Senior Volunteers may need to be assertive in developing an effective individual approach to language learning. Also, where great variety in site placement exists, Peace Corps staff and senior Volunteers need to collaborate to identify those sites most appropriate for single or married older Volunteers.
Possible Issues for Gay, Lesbian, or Bisexual Volunteers
Homosexuality is considered immoral according to local norms in El Salvador. AIDS (SIDA in Spanish) is a critical issue in many countries. Volunteers need to be aware that there has been a backlash against gay American men for supposedly bringing the disease to Latin America. Styles for hair, earrings on men, certain mannerisms, and clothes that are acceptable in the United States may be highly suspect in some communities. In El Salvador, some civil liberties are often nonexistent or ignored; homosexuals may be hassled in bars on in the streets.

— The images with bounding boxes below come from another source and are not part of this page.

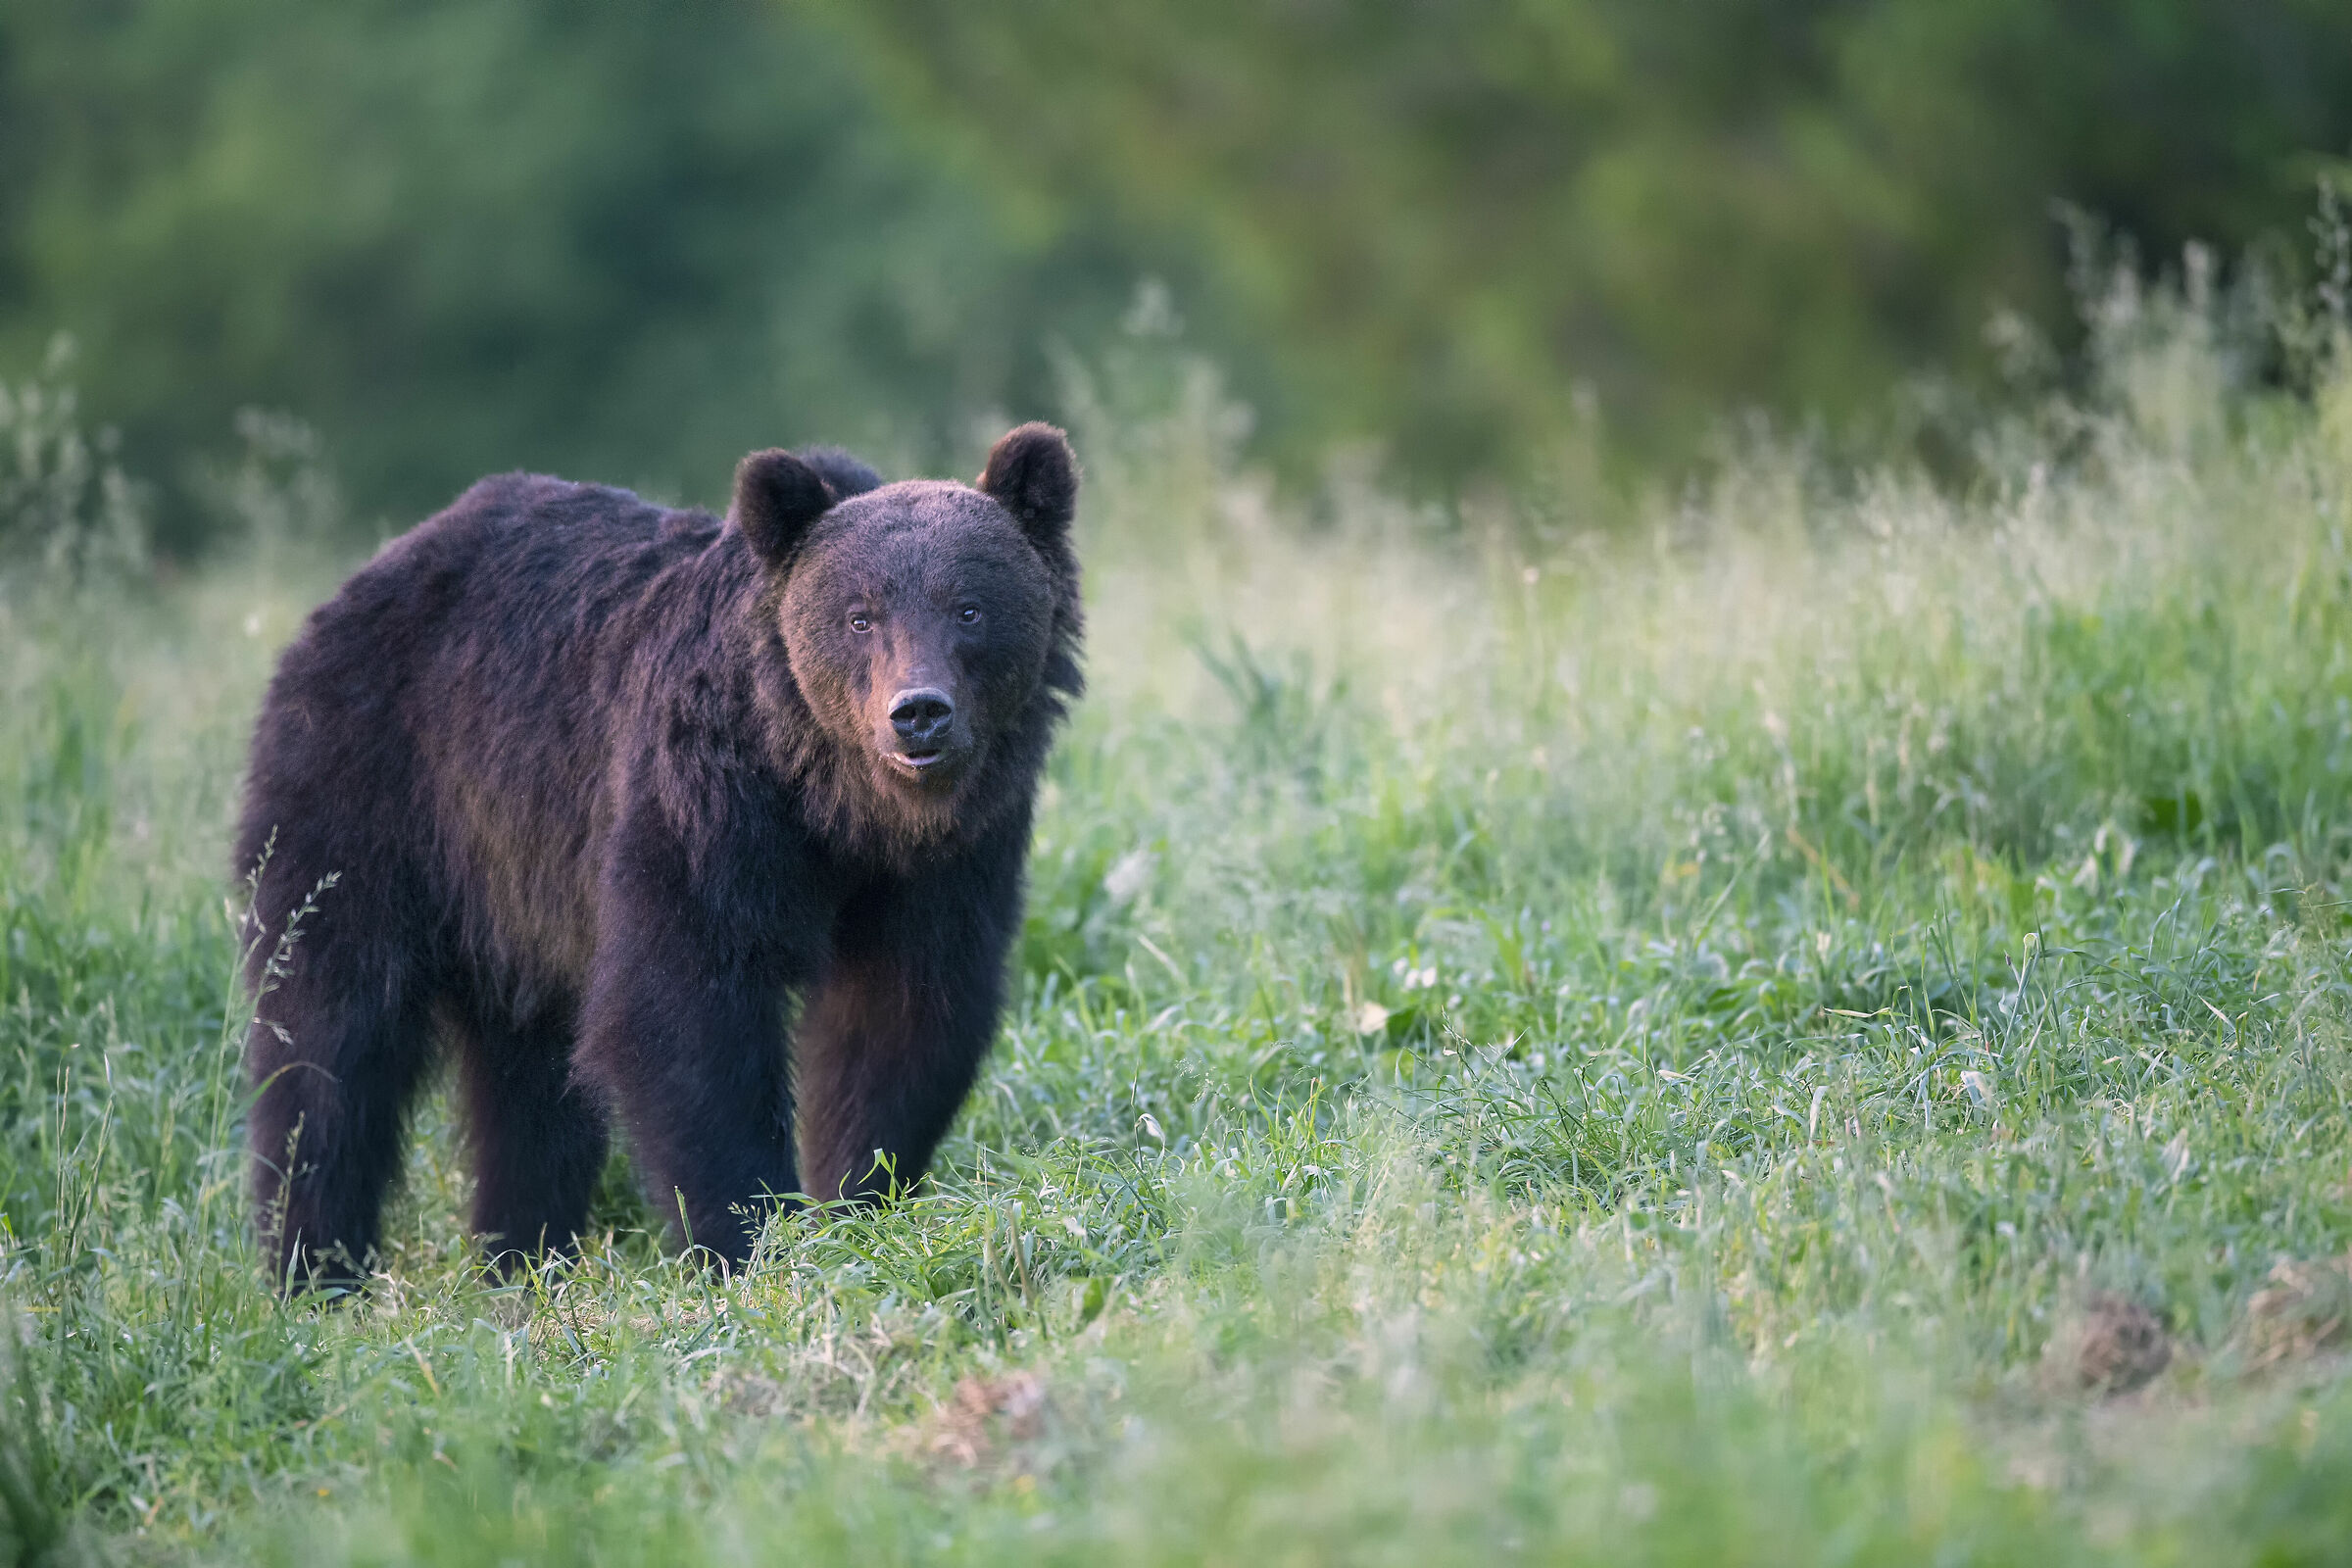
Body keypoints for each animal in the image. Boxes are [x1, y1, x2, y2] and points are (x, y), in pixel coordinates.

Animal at [234, 424, 1082, 1289]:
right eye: (859, 616)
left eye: (969, 608)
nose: (917, 713)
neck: (838, 806)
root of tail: (360, 580)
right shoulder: (702, 800)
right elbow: (684, 1008)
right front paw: (749, 1240)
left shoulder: (953, 857)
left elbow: (906, 1012)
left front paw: (859, 1197)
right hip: (370, 794)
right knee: (331, 1040)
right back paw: (315, 1266)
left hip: (514, 893)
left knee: (526, 1079)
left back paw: (522, 1255)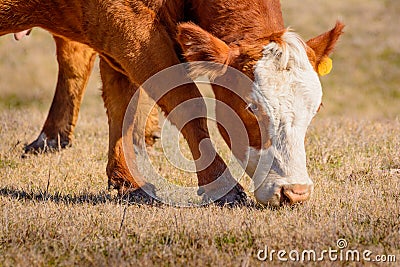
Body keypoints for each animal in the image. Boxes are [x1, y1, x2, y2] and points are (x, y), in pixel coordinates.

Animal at [0, 0, 344, 207]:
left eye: (315, 110)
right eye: (251, 108)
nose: (295, 192)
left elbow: (123, 97)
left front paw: (126, 178)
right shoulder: (131, 29)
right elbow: (184, 99)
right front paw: (223, 187)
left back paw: (51, 138)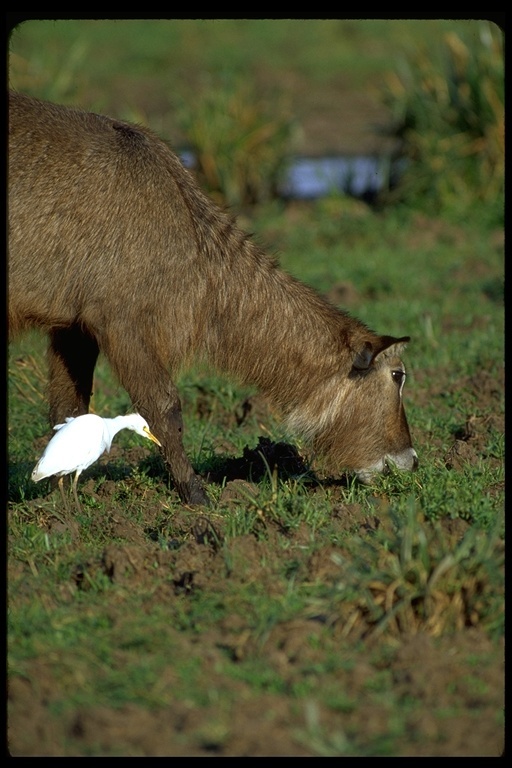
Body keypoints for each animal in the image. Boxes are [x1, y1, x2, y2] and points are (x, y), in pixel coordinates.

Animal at [8, 90, 418, 508]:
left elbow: (68, 412)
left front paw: (62, 501)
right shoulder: (122, 323)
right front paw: (195, 494)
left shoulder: (72, 327)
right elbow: (164, 409)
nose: (412, 459)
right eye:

Some Volunteers find the Peace Corps to be a “coming out” experience, while others find it a “going back into the closet” one. Volunteers generally choose not to be “out” in their communities, but may be “out” to certain individuals with whom they have built trusting relationships. You may serve for two years without meeting another gay Volunteer. Straight Volunteers and staff may not be able to give needed support. Like most Volunteers, you may have difficulties with the machismo in El Salvador. Lesbian and bisexual women should be prepared to field questions regarding boyfriends, marriage, and sex. Likewise, gay and bisexual men will be asked about girlfriends, and may find themselves in situations where men brag about female conquests, objectify women, and catcall. It is a good idea to start formulating personal strategies to deal with these potentially awkward moments.